▸ **TASK DETAILS**
The whole listing is to be restated word for word with no images.

▸ **DATA UNDER STUDY**

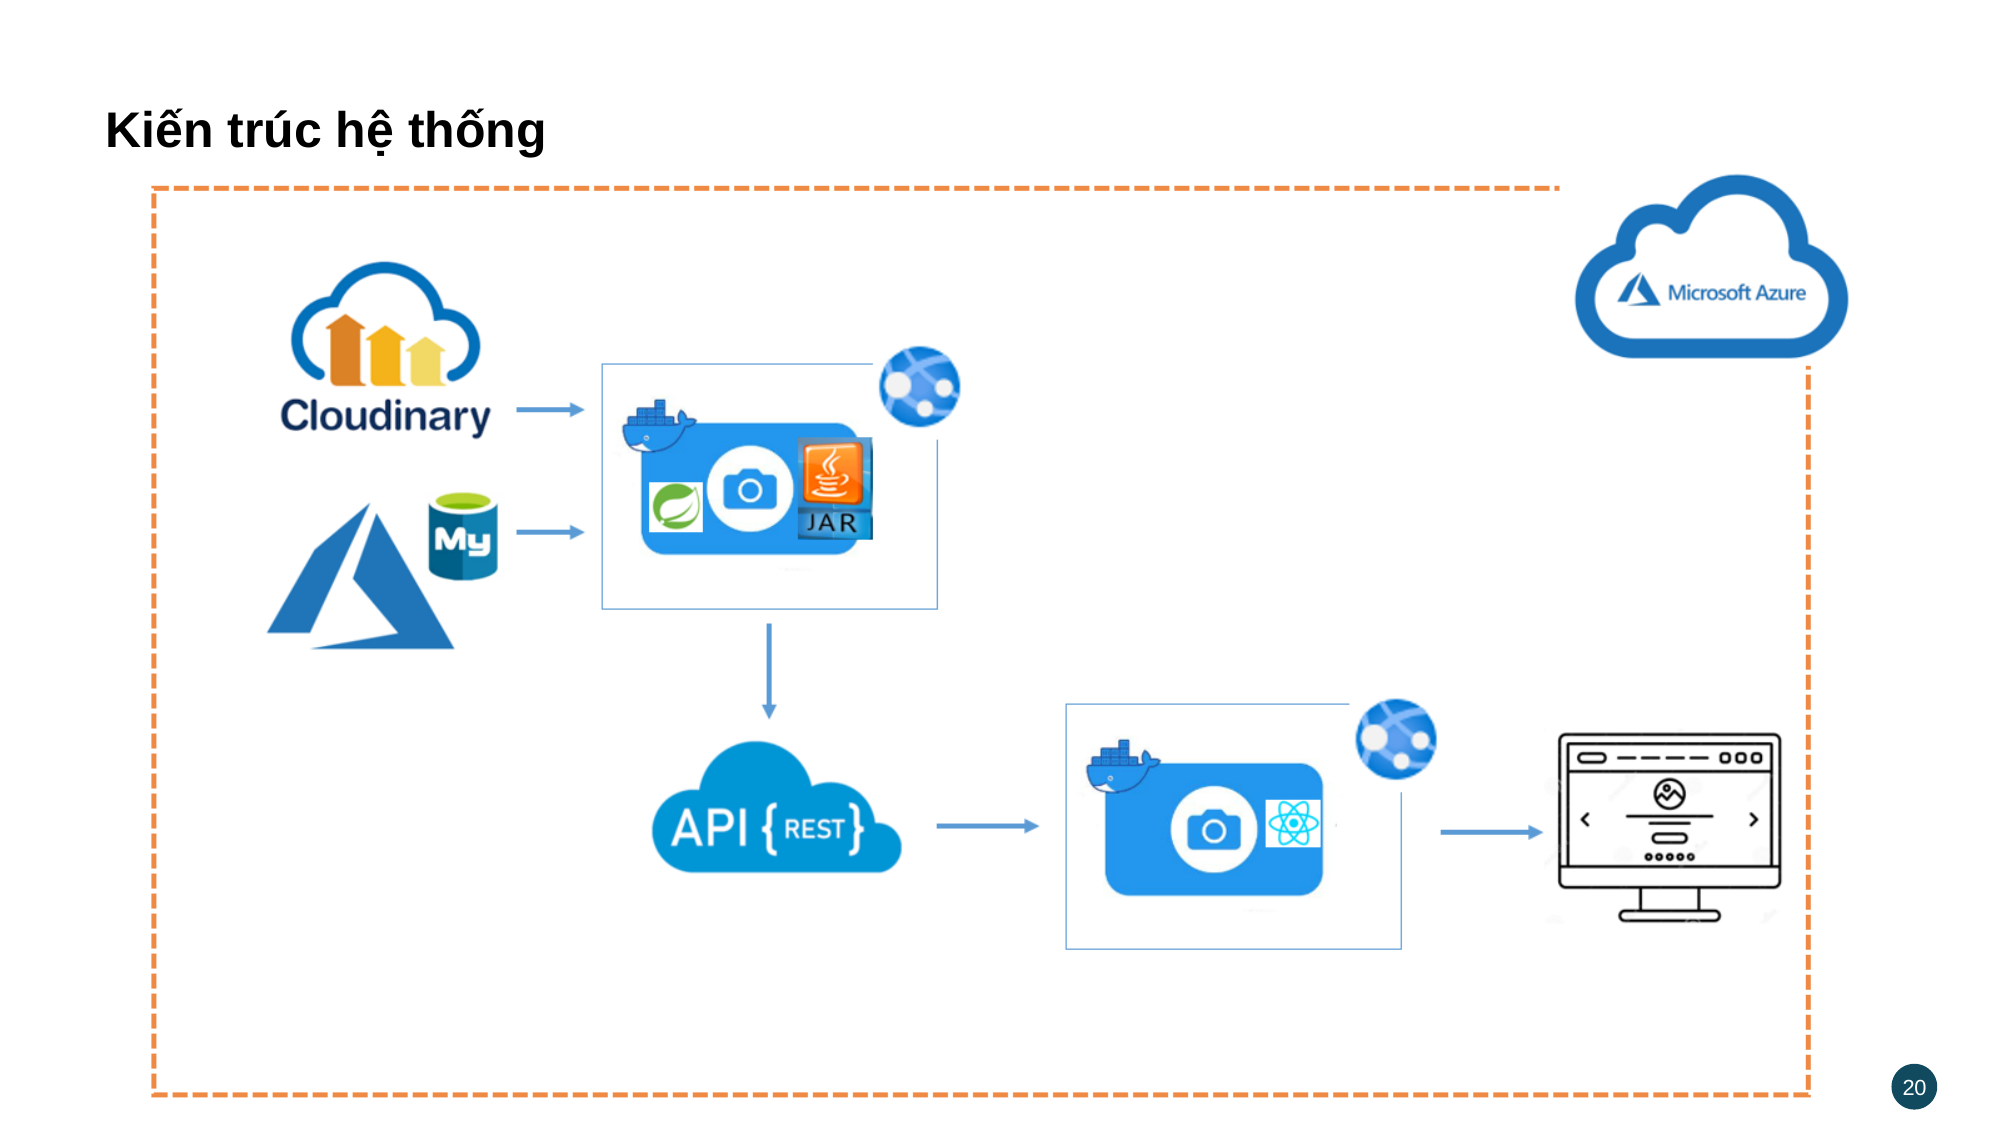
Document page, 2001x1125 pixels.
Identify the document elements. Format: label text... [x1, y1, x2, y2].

slide_number 20 [1874, 1065, 1955, 1108]
picture [144, 166, 1856, 1125]
title Kiến trúc hệ thống [90, 59, 1910, 204]
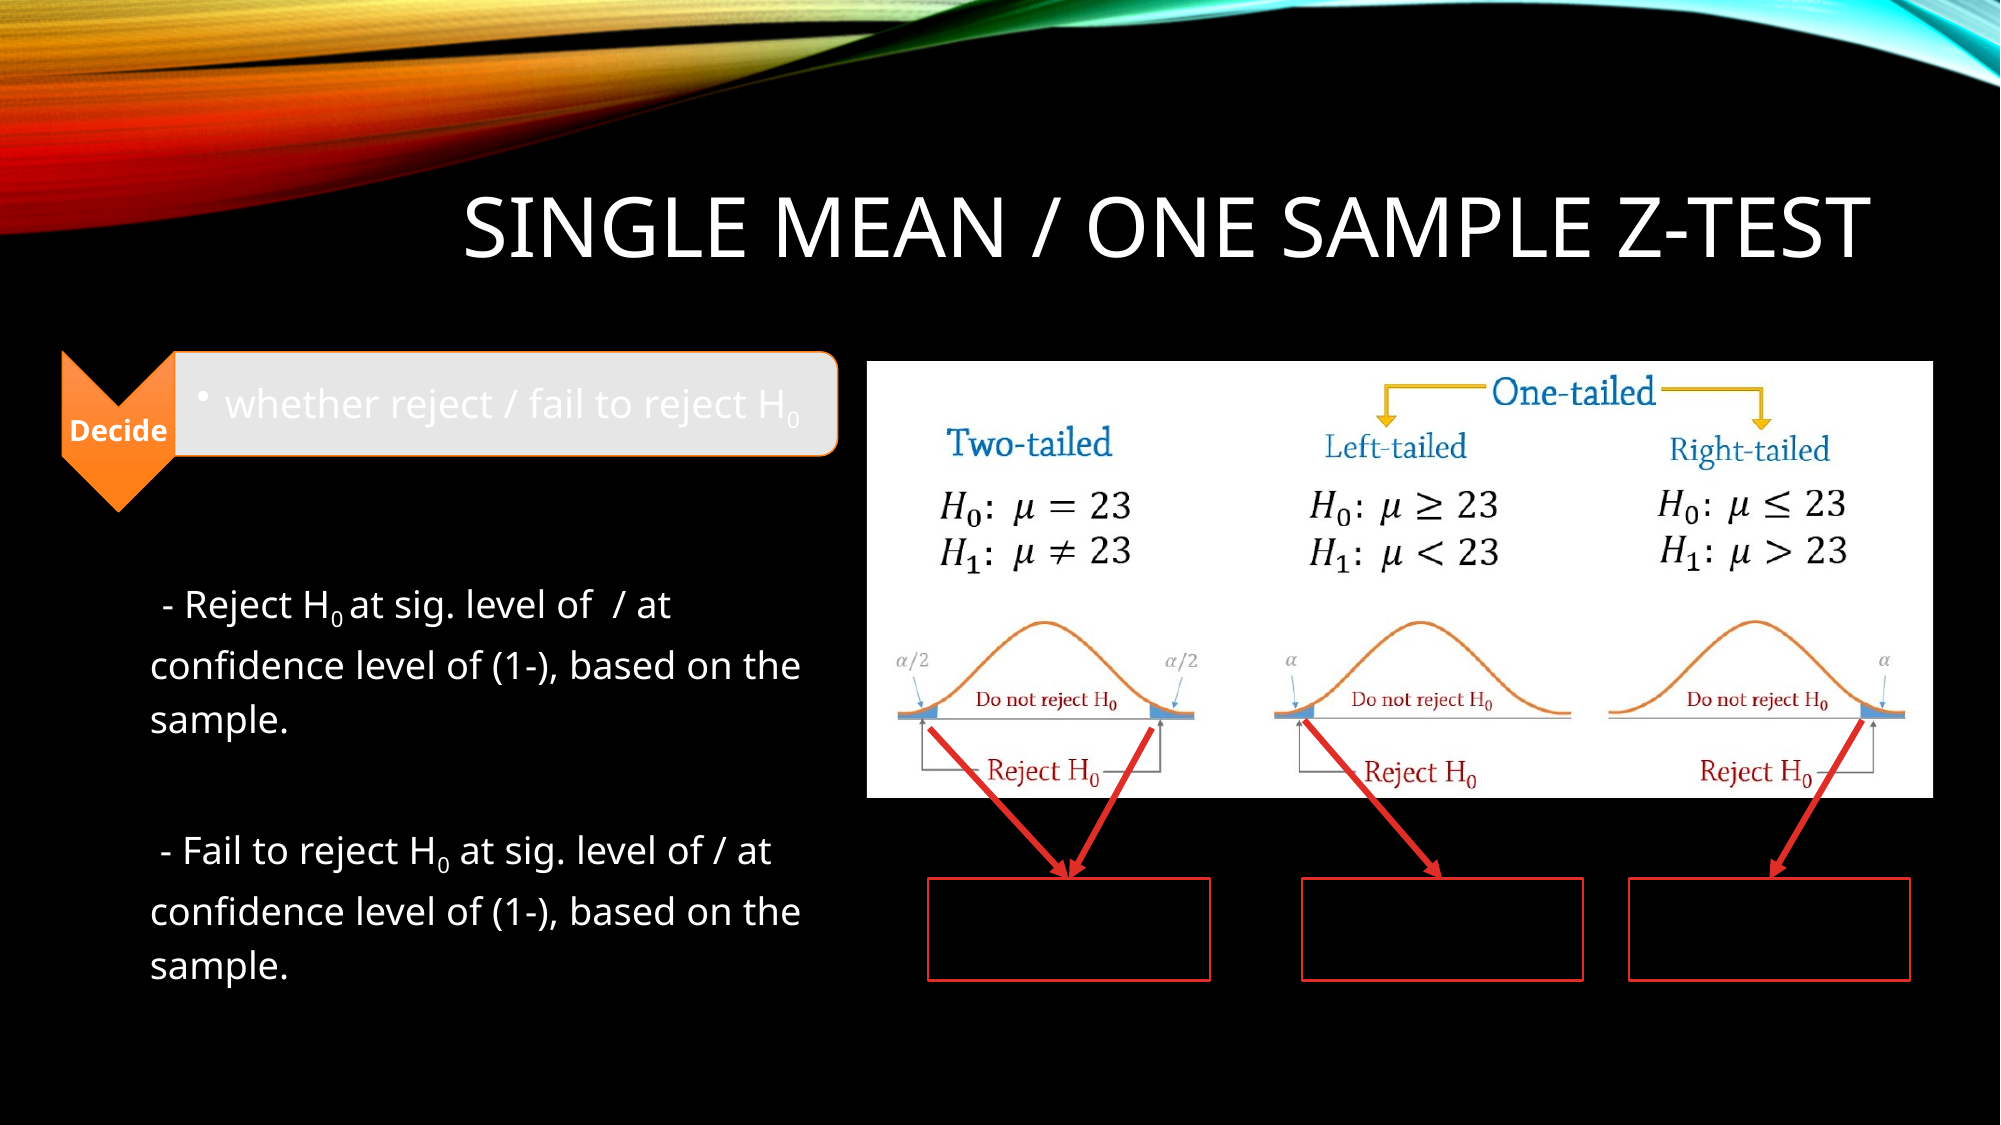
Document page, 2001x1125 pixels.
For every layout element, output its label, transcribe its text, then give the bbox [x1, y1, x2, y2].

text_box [1304, 719, 1443, 880]
text_box [0, 237, 2000, 1125]
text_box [929, 727, 1070, 880]
picture [0, 0, 2000, 237]
picture [866, 361, 1934, 798]
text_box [1070, 727, 1153, 880]
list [62, 351, 838, 512]
title Single mean / one sample z-test [112, 237, 1888, 283]
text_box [1769, 719, 1863, 880]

▸ **ANSWER SECTION**
Document page, 2001x1125 pixels.
Identify the document elements. Format: label text... [x1, y1, x2, y2].

slide_number 20 [1874, 1065, 1955, 1108]
picture [144, 166, 1856, 1125]
title Kiến trúc hệ thống [90, 59, 1910, 204]
Document page, 2001x1125 pixels.
For every layout element, output its label, transcribe its text, then give the bbox [x1, y1, x2, y2].

text_box [1304, 719, 1443, 880]
text_box [0, 237, 2000, 1125]
text_box [929, 727, 1070, 880]
picture [0, 0, 2000, 237]
picture [866, 361, 1934, 798]
text_box [1070, 727, 1153, 880]
list [62, 351, 838, 512]
title Single mean / one sample z-test [112, 237, 1888, 283]
text_box [1769, 719, 1863, 880]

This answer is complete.